The inside of Eagle Island Camp’s dining hall is filled with mounted heads of animals hunted by its early 1900s residents. (Enterprise photo — Aaron Cerbone)

SARANAC LAKE — Eagle Island, Inc. has received an award of $320,775 through the Save America’s Treasures grant program, which will enable a second phase of rehabilitation of the National Historic Landmark Eagle Island Camp on Upper Saranac Lake.

This grant, which requires a non-federal equal match, is funded by the Historic Preservation Fund, and administered by the National Park Service and the U.S. Department of Interior.

Through the grant funding, eight buildings and structures will receive critical stabilization, including foundations, roofs, railings and other detail work. EI has owned Eagle Island since 2015 and is in the process of major infrastructure upgrades to support the goal of phased resumption of youth camping operations.

The federal Save America’s Treasures program was established in 1998, and is carried out in partnership with the Institute of Museum and Library Services, the National Endowment for the Arts and the National Endowment for the Humanities with the objective of preserving nationally significant historic properties and museum collections for future generations of Americans to experience, learn from, and enjoy.

Eagle Island, Inc. is a 501(c)(3) nonprofit entity that was incorporated in April 2011 for the purpose of acquiring Eagle Island and returning it to use as a youth camp, after a New Jersey Girl Scout Council discontinued use of the island in 2009 and offered the property for sale in 2010.

EI purchased Eagle Island in November 2015 through a generous donation.
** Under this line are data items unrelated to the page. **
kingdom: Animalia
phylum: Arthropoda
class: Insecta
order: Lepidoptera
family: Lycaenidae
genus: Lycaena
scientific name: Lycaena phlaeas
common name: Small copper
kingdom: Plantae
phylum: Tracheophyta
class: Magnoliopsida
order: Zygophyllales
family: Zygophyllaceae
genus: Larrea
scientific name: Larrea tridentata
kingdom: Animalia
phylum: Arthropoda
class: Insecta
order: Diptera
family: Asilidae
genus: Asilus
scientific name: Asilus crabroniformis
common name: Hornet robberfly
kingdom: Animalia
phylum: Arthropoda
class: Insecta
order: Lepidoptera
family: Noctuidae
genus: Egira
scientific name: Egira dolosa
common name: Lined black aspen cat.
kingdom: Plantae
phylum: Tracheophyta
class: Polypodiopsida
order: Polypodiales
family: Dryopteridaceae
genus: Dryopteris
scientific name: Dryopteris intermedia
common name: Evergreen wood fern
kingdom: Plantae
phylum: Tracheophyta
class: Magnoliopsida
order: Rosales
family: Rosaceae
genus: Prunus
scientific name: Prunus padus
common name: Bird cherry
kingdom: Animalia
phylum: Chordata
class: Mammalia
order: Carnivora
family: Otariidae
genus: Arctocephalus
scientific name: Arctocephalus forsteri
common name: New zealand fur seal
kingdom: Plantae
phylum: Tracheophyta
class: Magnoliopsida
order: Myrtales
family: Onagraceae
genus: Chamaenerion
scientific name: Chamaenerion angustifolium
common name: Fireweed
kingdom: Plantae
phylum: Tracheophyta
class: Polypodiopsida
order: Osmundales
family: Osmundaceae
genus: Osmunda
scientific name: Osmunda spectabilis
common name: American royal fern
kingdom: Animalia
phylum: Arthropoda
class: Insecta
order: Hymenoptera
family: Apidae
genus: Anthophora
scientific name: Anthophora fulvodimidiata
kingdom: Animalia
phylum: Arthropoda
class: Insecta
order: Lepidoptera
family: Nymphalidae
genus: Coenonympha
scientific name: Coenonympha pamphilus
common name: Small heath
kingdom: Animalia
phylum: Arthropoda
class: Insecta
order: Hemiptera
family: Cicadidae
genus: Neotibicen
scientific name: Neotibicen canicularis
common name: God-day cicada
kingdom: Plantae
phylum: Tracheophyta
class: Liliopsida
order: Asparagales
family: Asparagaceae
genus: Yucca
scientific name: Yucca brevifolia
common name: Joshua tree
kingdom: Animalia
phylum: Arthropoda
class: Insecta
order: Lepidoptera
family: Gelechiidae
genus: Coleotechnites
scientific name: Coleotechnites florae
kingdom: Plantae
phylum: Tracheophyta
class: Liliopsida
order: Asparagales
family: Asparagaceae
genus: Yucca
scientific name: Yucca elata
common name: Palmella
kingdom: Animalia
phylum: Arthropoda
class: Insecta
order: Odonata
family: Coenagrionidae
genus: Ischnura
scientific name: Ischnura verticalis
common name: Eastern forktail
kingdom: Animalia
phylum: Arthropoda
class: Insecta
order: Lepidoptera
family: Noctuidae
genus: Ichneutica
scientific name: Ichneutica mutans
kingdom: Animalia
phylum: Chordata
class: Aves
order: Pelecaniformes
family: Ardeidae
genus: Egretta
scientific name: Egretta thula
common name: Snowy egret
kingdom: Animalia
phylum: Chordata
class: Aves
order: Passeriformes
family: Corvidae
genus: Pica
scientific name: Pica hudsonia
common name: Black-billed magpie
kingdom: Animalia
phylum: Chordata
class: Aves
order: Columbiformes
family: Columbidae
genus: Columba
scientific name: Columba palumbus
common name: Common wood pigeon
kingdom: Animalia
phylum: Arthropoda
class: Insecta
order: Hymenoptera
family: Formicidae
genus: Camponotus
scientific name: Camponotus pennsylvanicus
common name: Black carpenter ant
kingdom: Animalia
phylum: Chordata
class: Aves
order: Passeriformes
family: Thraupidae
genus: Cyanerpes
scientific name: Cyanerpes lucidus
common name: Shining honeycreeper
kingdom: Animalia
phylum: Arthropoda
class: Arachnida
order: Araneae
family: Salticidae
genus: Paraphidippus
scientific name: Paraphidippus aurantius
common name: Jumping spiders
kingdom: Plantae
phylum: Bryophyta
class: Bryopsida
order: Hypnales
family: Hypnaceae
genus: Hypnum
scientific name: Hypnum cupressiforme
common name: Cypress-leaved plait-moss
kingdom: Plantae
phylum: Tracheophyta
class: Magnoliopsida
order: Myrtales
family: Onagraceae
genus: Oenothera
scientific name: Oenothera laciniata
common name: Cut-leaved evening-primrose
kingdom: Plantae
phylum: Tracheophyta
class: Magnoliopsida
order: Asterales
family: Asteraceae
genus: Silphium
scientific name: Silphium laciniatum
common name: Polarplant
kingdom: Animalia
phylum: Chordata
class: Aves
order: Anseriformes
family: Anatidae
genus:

Much infrastructure work has been completed, including priority historic rehabilitation partially funded by a grant from the New York State Regional Economic Development Council. Former campers, staff and others devoted to EI’s mission have provided financial and other support.

Eagle Island Camp returned as a youth camp this past summer, welcoming day campers from the local area for programming that included sailing, kayaking and swimming. In 2020 Eagle Island Camp will again offer Day Camp and expand into Overnight Camp, Family Camp, Women’s Weekends and more. The vision for Eagle Island is threefold: (1) to provide an environmentally responsible and economically sustainable summer camp accessible to youth of diverse socioeconomic backgrounds, (2) to conserve and preserve Eagle Island’s natural and historic character, and (3) to facilitate historic tours that promote public understanding, appreciation and stewardship of Adirondack heritage.

Eagle Island Camp was designed in 1903 by preeminent Adirondack architect William Coulter for Levi P. Morton. Morton had served as both New York Governor and United States Vice President. Eagle Island has been described as a quintessential and highly intact example of an American Adirondack Camp, and as perhaps the finest example of Coulter’s work.